そこでプロジェクト・チームでは、まずベンダーのショールームや最先端のオフィス環境を実現した企業の現場を実際に見に行きそのメリットを実感し、全社向けには、①個人業務の生産性の面から社員の要望が強いこと、②今後発生するレイアウト変更において、規格を統一することで長期的に見ればコスト低減が図られる、そして③3日間の引越し期間でオフィス機能を完全に移行させるために、事前に新オフィスを新たな什器で作り上げておき、当日は荷物の移動のみとすることが必要不可欠であることを、イニシャル・ランニングコストを綿密に比較しながら理解を得た。ここでも、数社のベンダーに対してコンペを実施することで、クオリティを下げずにコスト削減を図ったことはいうまでもない。
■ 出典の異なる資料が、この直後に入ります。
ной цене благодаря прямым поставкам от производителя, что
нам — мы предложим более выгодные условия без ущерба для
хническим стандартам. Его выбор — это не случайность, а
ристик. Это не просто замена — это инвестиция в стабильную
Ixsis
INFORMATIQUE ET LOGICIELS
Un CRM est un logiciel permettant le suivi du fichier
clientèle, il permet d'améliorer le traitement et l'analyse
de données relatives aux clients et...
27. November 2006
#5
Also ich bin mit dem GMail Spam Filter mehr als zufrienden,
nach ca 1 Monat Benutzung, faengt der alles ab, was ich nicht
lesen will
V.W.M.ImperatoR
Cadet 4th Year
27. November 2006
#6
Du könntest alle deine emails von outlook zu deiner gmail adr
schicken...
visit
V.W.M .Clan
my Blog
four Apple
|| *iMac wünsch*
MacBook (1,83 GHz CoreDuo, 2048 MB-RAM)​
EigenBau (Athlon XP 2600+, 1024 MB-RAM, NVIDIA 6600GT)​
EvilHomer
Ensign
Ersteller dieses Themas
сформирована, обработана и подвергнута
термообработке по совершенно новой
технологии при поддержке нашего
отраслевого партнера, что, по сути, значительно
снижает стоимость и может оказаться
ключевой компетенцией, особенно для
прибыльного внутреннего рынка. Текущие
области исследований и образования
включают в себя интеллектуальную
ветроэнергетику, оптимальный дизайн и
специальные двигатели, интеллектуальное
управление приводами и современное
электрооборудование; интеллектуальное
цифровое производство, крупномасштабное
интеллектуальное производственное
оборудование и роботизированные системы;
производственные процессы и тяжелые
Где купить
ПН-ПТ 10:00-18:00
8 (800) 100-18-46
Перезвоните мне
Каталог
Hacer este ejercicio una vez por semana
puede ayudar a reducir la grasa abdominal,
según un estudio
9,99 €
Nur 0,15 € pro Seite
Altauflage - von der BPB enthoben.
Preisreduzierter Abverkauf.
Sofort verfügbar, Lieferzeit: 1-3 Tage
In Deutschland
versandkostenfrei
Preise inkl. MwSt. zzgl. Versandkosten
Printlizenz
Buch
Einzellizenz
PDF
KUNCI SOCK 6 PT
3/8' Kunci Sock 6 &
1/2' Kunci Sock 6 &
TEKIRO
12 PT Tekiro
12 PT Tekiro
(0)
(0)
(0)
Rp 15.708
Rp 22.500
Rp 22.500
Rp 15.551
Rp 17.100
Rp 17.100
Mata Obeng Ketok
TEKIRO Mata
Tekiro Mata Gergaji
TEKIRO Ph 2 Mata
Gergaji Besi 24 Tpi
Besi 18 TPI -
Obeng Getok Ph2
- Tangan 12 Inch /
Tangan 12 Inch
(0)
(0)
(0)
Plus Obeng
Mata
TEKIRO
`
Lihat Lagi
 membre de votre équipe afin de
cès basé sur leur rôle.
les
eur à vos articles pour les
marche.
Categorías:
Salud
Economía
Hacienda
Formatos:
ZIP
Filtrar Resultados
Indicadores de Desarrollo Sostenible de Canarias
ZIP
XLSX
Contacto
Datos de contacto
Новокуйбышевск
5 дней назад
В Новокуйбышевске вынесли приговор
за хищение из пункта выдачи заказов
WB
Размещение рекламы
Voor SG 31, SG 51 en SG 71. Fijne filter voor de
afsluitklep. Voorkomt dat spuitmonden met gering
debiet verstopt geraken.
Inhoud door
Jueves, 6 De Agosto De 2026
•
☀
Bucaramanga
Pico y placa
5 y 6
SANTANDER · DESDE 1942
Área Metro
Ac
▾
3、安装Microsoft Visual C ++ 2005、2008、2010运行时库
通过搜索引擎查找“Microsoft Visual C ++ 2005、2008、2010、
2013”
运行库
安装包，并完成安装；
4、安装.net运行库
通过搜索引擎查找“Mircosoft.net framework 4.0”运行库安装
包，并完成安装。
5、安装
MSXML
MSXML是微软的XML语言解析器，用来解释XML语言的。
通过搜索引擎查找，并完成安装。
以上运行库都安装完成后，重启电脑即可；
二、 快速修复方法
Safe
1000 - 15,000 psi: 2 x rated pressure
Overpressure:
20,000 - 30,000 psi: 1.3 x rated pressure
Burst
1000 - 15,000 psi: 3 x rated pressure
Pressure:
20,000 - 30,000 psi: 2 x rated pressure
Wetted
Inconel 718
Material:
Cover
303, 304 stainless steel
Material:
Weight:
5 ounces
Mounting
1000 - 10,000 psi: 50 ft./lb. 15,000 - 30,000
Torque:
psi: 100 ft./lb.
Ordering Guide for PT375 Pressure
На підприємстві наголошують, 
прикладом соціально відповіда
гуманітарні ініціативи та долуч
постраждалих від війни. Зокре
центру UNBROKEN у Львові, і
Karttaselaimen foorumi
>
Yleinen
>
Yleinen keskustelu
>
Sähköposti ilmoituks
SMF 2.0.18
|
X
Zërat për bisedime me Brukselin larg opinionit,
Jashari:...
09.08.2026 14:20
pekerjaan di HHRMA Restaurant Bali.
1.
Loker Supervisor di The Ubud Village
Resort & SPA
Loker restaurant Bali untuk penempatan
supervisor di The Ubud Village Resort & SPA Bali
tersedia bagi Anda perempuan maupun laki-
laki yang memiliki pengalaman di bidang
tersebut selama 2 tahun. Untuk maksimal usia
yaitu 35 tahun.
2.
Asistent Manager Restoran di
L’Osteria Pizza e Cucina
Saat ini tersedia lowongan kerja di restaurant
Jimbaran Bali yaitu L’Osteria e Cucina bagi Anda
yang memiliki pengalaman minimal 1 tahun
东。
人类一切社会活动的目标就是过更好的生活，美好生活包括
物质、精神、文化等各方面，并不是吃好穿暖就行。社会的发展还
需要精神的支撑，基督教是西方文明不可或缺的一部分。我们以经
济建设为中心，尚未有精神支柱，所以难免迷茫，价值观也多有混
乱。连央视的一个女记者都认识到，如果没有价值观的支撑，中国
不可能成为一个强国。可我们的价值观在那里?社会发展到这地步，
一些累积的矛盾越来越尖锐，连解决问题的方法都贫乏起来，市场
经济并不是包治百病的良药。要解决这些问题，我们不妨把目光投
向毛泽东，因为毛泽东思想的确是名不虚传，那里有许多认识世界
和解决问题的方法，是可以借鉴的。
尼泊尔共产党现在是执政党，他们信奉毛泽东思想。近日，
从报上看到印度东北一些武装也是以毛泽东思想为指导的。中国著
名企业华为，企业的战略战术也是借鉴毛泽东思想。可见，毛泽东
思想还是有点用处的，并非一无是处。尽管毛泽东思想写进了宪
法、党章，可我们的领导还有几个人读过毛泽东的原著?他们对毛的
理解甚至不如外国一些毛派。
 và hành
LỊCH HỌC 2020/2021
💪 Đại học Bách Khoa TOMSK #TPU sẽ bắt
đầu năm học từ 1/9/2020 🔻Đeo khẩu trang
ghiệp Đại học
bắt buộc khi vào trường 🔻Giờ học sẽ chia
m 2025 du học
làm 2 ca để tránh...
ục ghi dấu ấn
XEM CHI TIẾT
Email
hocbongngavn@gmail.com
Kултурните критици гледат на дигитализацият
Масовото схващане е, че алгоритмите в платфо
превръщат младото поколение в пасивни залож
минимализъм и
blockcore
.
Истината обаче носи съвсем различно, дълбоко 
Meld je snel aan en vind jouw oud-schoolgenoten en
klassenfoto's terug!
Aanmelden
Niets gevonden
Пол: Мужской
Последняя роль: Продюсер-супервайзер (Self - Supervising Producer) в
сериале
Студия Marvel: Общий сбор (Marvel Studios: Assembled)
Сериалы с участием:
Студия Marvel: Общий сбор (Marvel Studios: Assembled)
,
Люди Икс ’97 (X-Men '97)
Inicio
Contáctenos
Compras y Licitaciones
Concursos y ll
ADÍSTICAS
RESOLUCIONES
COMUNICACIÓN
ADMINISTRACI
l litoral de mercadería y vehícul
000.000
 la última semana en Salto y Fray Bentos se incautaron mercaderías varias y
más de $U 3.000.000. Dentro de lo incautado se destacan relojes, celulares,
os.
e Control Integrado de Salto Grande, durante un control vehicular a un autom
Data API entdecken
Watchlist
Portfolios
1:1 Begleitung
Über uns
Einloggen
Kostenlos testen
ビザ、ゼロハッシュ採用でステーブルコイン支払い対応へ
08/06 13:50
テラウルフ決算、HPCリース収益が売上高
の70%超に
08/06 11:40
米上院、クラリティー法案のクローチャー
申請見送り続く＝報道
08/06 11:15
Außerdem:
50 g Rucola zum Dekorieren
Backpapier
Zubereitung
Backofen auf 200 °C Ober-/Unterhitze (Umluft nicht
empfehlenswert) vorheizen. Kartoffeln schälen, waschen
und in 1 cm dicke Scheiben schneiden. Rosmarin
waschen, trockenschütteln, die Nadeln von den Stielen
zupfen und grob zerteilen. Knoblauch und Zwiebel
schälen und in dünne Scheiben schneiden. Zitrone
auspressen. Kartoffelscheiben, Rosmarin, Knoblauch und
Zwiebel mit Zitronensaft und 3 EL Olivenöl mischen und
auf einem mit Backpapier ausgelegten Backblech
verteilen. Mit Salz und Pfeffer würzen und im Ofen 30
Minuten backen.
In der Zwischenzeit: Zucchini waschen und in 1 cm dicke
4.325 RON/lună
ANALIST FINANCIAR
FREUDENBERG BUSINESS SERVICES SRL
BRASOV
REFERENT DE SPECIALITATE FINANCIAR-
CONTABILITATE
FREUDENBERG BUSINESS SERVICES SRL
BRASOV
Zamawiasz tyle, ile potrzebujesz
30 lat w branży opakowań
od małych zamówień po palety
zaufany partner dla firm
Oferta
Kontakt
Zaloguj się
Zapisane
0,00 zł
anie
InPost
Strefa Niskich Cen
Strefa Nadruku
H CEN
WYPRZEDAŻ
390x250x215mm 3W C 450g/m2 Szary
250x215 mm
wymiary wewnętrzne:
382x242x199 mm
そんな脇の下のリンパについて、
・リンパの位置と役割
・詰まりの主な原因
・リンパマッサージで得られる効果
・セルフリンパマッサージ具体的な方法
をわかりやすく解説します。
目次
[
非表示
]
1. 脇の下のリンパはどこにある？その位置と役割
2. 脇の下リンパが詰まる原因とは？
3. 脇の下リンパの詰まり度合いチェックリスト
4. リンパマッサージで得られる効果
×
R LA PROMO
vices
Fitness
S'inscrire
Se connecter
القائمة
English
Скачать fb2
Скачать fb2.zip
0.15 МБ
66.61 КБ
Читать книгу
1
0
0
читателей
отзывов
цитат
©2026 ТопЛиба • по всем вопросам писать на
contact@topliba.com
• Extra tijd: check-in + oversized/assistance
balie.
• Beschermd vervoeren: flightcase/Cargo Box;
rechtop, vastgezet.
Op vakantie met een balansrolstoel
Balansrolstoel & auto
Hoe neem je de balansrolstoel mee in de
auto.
またCSRの観点から什器は全て新規調達という手法はとらず、タイムスケジュールを考慮しながらキャビネットやイスなど、使えるものは旧オフィスから転用しつつニーズに沿ったユニバーサルデザインの導入を達成した。さらに、オフィスでは集中力を要する個人作業が中心となり、社員同士の横のつながりが希薄になりがちとの課題に対応するため、モードチェンジと社員間交流促進を図るためのコミュニケーションエリアを階別に異なる形態で設置し、フロア間の社員の交流も狙った。その他、金融機関本社としての高い信頼性を守る非常用自家発電機の設置、サーバールームの免震対応、監視カメラの設置など、会社全体と社員個人のセキュリティ、CSR、職場環境、仕事の生産性を向上させる環境づくりが随所になされていった。
業務効率の向上と空間の有効利用を同時に実現したペーパーレス化
そしてもう1つ、本社移転に際してプロジェクト・チームがどうしても実現しようとしていたのが書類の電子化、いわゆるペーパーレス化である。印刷時間の短縮や情報共有・意思伝達の迅速化、セキュリティレベルの向上においてペーパーレス化は重要な課題であり、アンケートの中でも要望が出ていた。これが実現すれば、資料の作成時間も短縮でき、結果的に労働時間が減って生産性が高まる。会社全体としてビジネスの生産性が上がるとともに、個人の残業時間の大幅な削減にもなる。さらに、もう1つの理由がエコロジーだ。「当社にはエコをテーマにしたファンドがあり、これは最優秀ファンド賞を受賞しています。グループ各社に先駆けてペーパーレス化を実現するのは、いわば使命といっていいかもしれません」そう語るプロジェクト・メンバーの発言には説得力があった。
だがペーパーレス化の実践は、これまで多くの企業が目指しながら、なかなか実現できていないテーマでもある。なぜなら、書類に変わる意思伝達のシステムとスキームが社内に確立していなければ、結局は容易な手段である"紙"に戻ってしまうからだ。その意味で、一気にオフィスという器の仕掛けづくりと社員の意識改革が行えるオフィス移転は、絶好のチャンスといえるだろう。
プロジェクト・チームでは、会議室にプロジェクター、LANを設置して情報の共有、伝達、加工をしやすくした。また、プリンター、ファックス等の出力機器台数を大幅に減らし、代わりにスキャナー機能付の複合機に変更し、社外から入ってくる情報も電子化した。同時にWGを通じて、他社の先進的なオフィスの見学会・勉強会を実施し、データ管理の簡便性やセキュリティ面でのメリットを理解してもらえるように努めた。
また、ペーパーレス化により、これまで紙を保存していたスペースを、会議室やコミュニケーションスペースに利用することができる。事実、以前と比較して保管スペースを25%も削減しており、そのために一人ひとりの執務スペースも広く使えるようになったのだ。
同社の移転プロジェクトは、決して贅沢をしたものではない。執務環境の向上とコスト削減という、一見、相反するテーマを、考え抜き、無駄をすべて洗い直していくことで実現したものである。